Unfortunately, as human and climate pressures increase, the resilience of our forests, which make up 31% of our land, declines.
Between 2015 and 2020, 10 million hectares of forest land were lost per year, which is the equivalent of 26 football fields per minute (Vancutsem et al., 2021; Bourgoin et al., 2024).
Forest preservation is a complex issue, and we can only face it with the help of science for policy. The EU Deforestation-free Products Regulation (EUDR) is a new law that will come into effect in December 2025. It will fight deforestation and forest degradation while calling on the EU consumer society to take responsibility. Seven commodities, including cattle, cocoa, coffee, palm oil, soya, rubber, and wood, are subject to due diligence when placed on the EU market or exported by a Member State.
Due diligence requires, among other things, geolocation of sourcing areas, and if sourcing areas were forests in 2020, these commodities and associated products would be prohibited. The EU wants to ensure its consumption no longer contributes to deforestation and foster transparent and sustainable supply chains.

The implementation of this Regulation (EU) 2023/1115 requires datasets, tools, and methods for stakeholders. The Joint Research Centre (JRC), the scientific arm of the European Commission, set up the EU Observatory on Deforestation and Forest Degradation (EUFO), where global datasets of scientific nature can be explored.
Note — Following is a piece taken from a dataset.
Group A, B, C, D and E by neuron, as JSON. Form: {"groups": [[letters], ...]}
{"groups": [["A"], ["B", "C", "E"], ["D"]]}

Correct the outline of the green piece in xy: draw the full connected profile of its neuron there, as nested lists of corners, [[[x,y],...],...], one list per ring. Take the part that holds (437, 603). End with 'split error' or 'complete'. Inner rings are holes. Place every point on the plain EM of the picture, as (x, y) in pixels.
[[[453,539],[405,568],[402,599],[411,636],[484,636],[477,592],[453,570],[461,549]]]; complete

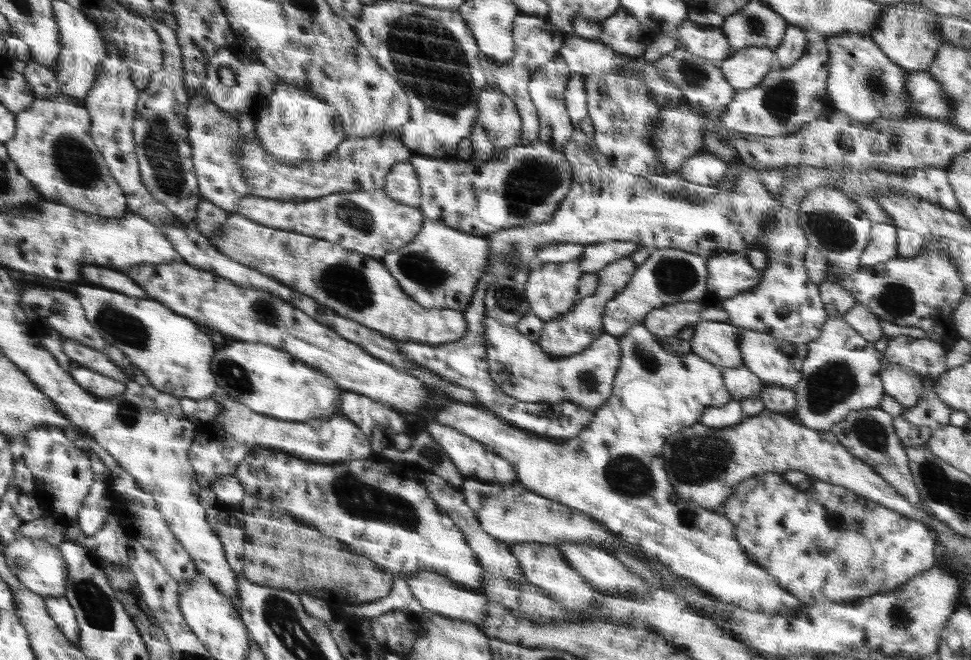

The EUFO includes the Global Forest Cover map for 2020, corresponding to the cut-off date of the EUDR. This map is a globally consistent and harmonised spatial representation of forest presence, or absence, derived from global data layers at 10 metres spatial resolution and documented by Bourgoin et al. (2024). The definition of ‘forest’ on the map follows the EUDR. The map has an overall accuracy of 91% and is freely available. The JRC will update this map based on user feedback and newly available data layers with a global scope. Although not legally binding, this map can support risk assessment in the due diligence exercises to be carried out by operators and traders under the EUDR.
In addition, the JRC also collaborates with scientific partners from all over the world on EUDR-related topics, in particular the mapping of forest types related to the EUDR definition of forest degradation, an even more challenging task than mapping forest cover. We expect that the combined use of Earth observation and Artificial Intelligence will improve and enrich the current analysis.

We are prepared for the EU Deforestation landmark law to come into effect at the end of 2025. More science for policy information at the EUFO is used in a multilateral, international context, such as the global land use carbon fluxes for the second Global Stocktake of the Paris Agreement.
There is an African proverb, “If you want to go fast, you go alone, but if you want to go far, you go together.” Scientists are joining forces across scales, from national to global levels, collaborating with organisations such as FAO, WRI, IIASA, or companies like Google. Let’s all work together to have a shared view with good common scientific understanding and robust mapping of our forests.